Dalil kecurangan penyusunan daftar pemilih tetap muncul lagi dalam sidang pembuktian di MK. Dalil serupa muncul dalam sengketa Pilpres 2009 dan 2014.

Dalil kecurangan atau kelalaian dalam penyusunan daftar pemilih tetap kembali menjadi hal yang diuji dalam sidang perselisihan hasil pemilihan presiden di Mahkamah Konstitusi. Kecurangan terkait DPT menjadi salah satu dalil yang berusaha dibuktikan pemohon dalam beberapa kali sengketa pemilihan presiden.

Sidang pembuktian perselisihan hasil pemilu (PHPU) di Mahkamah Konstitusi (MK), Rabu (19/6/2019), memasuki agenda mendengar keterangan saksi dari pemohon, yakni capres-cawapres Prabowo Subianto-Sandiaga Uno. Dalam sidang itu, sejumlah saksi mengungkapkan adanya dugaan kecurangan DPT. Saksi Agus Maksum dari Sidoarjo, Jawa Timur, dan Idham dari Makassar, Sulawesi Selatan, mengungkapkan dugaan kecurangan DPT itu dilakukan melalui proses pemutakhiran data yang tidak teliti.

Permohonan sengketa hasil pemilihan presiden (pilpres) ke MK yang diajukan pasangan Prabowo Subianto-Hatta Rajasa dalam Pilpres 2014, salah satunya juga mendalilkan adanya kecurangan atau setidak-tidaknya kelalaian dalam penyusunan DPT. Pada Pilpres 2009, dalil yang sama ke MK juga pernah diajukan oleh pasangan capres-cawapres Megawati Soekarnoputri-Prabowo Subianto dan Jusuf Kalla-Wiranto.

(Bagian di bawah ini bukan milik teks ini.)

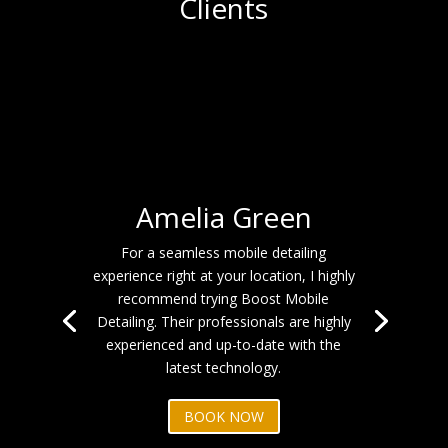
Clients
Amelia Green
For a seamless mobile detailing
experience right at your location, I highly
recommend trying Boost Mobile
Detailing. Their professionals are highly
experienced and up-to-date with the
latest technology.
BOOK NOW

Di persidangan kemarin, saksi Agus Maksum mengatakan, dirinya selaku tim ahli TI Badan Pemenangan Nasional (BPN) Prabowo-Sandi menemukan nomor induk kependudukan (NIK) dan kartu keluarga (KK) yang tidak sesuai ketentuan serta adanya data pemilih tidak wajar 17,5 juta orang. Data itu berisikan data pemilih dengan tanggal lahir yang sama, yakni pada 1 Juli, 31 Desember, dan 1 Januari. Menurut dia, pemilih yang lahir 1 Juli jumlahnya 9,8 juta, sedangkan 31 Desember 5,3 juta, dan 1 Januari 2,3 juta.

 

”Kami telah datang ke ahli statistik dan mendapatkan keterangan, jumlah yang wajar ialah jumlah pemilih seluruhnya 190 juta jiwa dibagi 365 hari, yakni 520.000 saja,” katanya.

Menurut Agus, Komisi Pemilihan Umum (KPU) tidak melakukan pencocokan dan penelitian (coklit) data pemilih dengan tepat sehingga pemutakhiran data sebenarnya tidak terjadi sebagaimana mestinya. Terkait data pemilih 17,5 juta itu, Agus mengaku mendapatkan penjelasan dari KPU.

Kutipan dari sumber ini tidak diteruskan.